Present every line of the listing below as a numbered list, omitting any blank lines.

◆ **EXERCISE DATA**
• • • •

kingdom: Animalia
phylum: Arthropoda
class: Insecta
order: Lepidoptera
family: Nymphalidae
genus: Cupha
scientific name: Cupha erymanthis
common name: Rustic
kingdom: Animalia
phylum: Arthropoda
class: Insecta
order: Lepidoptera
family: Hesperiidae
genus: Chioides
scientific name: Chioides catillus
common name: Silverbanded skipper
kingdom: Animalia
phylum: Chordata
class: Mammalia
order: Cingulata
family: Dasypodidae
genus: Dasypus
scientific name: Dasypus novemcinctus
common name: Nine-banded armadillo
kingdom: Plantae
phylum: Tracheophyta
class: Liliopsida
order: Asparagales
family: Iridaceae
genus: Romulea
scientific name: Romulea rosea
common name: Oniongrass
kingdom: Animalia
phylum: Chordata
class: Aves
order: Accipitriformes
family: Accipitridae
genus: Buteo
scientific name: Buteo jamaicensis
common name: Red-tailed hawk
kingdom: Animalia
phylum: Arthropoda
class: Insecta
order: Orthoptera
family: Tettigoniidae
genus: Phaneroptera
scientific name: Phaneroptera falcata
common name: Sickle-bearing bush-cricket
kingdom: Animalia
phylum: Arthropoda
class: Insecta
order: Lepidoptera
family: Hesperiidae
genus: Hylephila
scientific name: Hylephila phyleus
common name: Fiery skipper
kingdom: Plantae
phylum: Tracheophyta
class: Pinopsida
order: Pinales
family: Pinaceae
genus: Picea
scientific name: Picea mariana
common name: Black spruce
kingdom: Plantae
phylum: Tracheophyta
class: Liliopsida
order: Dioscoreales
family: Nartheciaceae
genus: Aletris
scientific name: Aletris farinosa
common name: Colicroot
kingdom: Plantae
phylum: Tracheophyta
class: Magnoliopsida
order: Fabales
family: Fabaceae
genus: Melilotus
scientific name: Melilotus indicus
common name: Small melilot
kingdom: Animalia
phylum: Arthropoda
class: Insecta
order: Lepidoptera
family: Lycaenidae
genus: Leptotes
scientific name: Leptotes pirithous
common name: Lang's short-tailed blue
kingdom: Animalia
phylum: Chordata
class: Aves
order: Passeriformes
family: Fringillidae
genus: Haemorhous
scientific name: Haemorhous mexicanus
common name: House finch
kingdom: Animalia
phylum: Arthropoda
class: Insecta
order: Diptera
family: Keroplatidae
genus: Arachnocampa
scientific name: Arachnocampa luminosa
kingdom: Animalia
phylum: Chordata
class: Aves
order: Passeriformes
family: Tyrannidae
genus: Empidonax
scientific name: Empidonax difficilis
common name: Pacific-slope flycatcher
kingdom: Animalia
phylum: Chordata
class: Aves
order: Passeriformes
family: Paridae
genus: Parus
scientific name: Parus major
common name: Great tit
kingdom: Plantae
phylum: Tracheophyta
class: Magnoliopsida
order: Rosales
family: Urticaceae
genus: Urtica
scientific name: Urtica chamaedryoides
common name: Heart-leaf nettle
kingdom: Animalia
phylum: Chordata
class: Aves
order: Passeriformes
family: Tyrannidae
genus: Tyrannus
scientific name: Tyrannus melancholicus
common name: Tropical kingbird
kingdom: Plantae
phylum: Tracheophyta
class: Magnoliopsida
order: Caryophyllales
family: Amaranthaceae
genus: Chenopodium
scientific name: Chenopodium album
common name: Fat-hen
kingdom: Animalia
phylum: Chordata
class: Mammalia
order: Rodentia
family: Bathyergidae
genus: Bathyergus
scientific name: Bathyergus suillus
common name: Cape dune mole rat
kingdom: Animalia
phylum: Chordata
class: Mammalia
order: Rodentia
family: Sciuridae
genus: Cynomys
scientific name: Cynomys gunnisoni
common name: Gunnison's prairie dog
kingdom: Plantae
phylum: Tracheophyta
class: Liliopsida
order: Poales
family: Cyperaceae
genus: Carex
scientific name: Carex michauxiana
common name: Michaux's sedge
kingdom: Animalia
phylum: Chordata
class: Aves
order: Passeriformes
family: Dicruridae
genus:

• • • •

◆ **OUTPUT OF THE TASK**
1. kingdom: Animalia
2. phylum: Arthropoda
3. class: Insecta
4. order: Lepidoptera
5. family: Nymphalidae
6. genus: Cupha
7. scientific name: Cupha erymanthis
8. common name: Rustic
9. kingdom: Animalia
10. phylum: Arthropoda
11. class: Insecta
12. order: Lepidoptera
13. family: Hesperiidae
14. genus: Chioides
15. scientific name: Chioides catillus
16. common name: Silverbanded skipper
17. kingdom: Animalia
18. phylum: Chordata
19. class: Mammalia
20. order: Cingulata
21. family: Dasypodidae
22. genus: Dasypus
23. scientific name: Dasypus novemcinctus
24. common name: Nine-banded armadillo
25. kingdom: Plantae
26. phylum: Tracheophyta
27. class: Liliopsida
28. order: Asparagales
29. family: Iridaceae
30. genus: Romulea
31. scientific name: Romulea rosea
32. common name: Oniongrass
33. kingdom: Animalia
34. phylum: Chordata
35. class: Aves
36. order: Accipitriformes
37. family: Accipitridae
38. genus: Buteo
39. scientific name: Buteo jamaicensis
40. common name: Red-tailed hawk
41. kingdom: Animalia
42. phylum: Arthropoda
43. class: Insecta
44. order: Orthoptera
45. family: Tettigoniidae
46. genus: Phaneroptera
47. scientific name: Phaneroptera falcata
48. common name: Sickle-bearing bush-cricket
49. kingdom: Animalia
50. phylum: Arthropoda
51. class: Insecta
52. order: Lepidoptera
53. family: Hesperiidae
54. genus: Hylephila
55. scientific name: Hylephila phyleus
56. common name: Fiery skipper
57. kingdom: Plantae
58. phylum: Tracheophyta
59. class: Pinopsida
60. order: Pinales
61. family: Pinaceae
62. genus: Picea
63. scientific name: Picea mariana
64. common name: Black spruce
65. kingdom: Plantae
66. phylum: Tracheophyta
67. class: Liliopsida
68. order: Dioscoreales
69. family: Nartheciaceae
70. genus: Aletris
71. scientific name: Aletris farinosa
72. common name: Colicroot
73. kingdom: Plantae
74. phylum: Tracheophyta
75. class: Magnoliopsida
76. order: Fabales
77. family: Fabaceae
78. genus: Melilotus
79. scientific name: Melilotus indicus
80. common name: Small melilot
81. kingdom: Animalia
82. phylum: Arthropoda
83. class: Insecta
84. order: Lepidoptera
85. family: Lycaenidae
86. genus: Leptotes
87. scientific name: Leptotes pirithous
88. common name: Lang's short-tailed blue
89. kingdom: Animalia
90. phylum: Chordata
91. class: Aves
92. order: Passeriformes
93. family: Fringillidae
94. genus: Haemorhous
95. scientific name: Haemorhous mexicanus
96. common name: House finch
97. kingdom: Animalia
98. phylum: Arthropoda
99. class: Insecta
100. order: Diptera
101. family: Keroplatidae
102. genus: Arachnocampa
103. scientific name: Arachnocampa luminosa
104. kingdom: Animalia
105. phylum: Chordata
106. class: Aves
107. order: Passeriformes
108. family: Tyrannidae
109. genus: Empidonax
110. scientific name: Empidonax difficilis
111. common name: Pacific-slope flycatcher
112. kingdom: Animalia
113. phylum: Chordata
114. class: Aves
115. order: Passeriformes
116. family: Paridae
117. genus: Parus
118. scientific name: Parus major
119. common name: Great tit
120. kingdom: Plantae
121. phylum: Tracheophyta
122. class: Magnoliopsida
123. order: Rosales
124. family: Urticaceae
125. genus: Urtica
126. scientific name: Urtica chamaedryoides
127. common name: Heart-leaf nettle
128. kingdom: Animalia
129. phylum: Chordata
130. class: Aves
131. order: Passeriformes
132. family: Tyrannidae
133. genus: Tyrannus
134. scientific name: Tyrannus melancholicus
135. common name: Tropical kingbird
136. kingdom: Plantae
137. phylum: Tracheophyta
138. class: Magnoliopsida
139. order: Caryophyllales
140. family: Amaranthaceae
141. genus: Chenopodium
142. scientific name: Chenopodium album
143. common name: Fat-hen
144. kingdom: Animalia
145. phylum: Chordata
146. class: Mammalia
147. order: Rodentia
148. family: Bathyergidae
149. genus: Bathyergus
150. scientific name: Bathyergus suillus
151. common name: Cape dune mole rat
152. kingdom: Animalia
153. phylum: Chordata
154. class: Mammalia
155. order: Rodentia
156. family: Sciuridae
157. genus: Cynomys
158. scientific name: Cynomys gunnisoni
159. common name: Gunnison's prairie dog
160. kingdom: Plantae
161. phylum: Tracheophyta
162. class: Liliopsida
163. order: Poales
164. family: Cyperaceae
165. genus: Carex
166. scientific name: Carex michauxiana
167. common name: Michaux's sedge
168. kingdom: Animalia
169. phylum: Chordata
170. class: Aves
171. order: Passeriformes
172. family: Dicruridae
173. genus:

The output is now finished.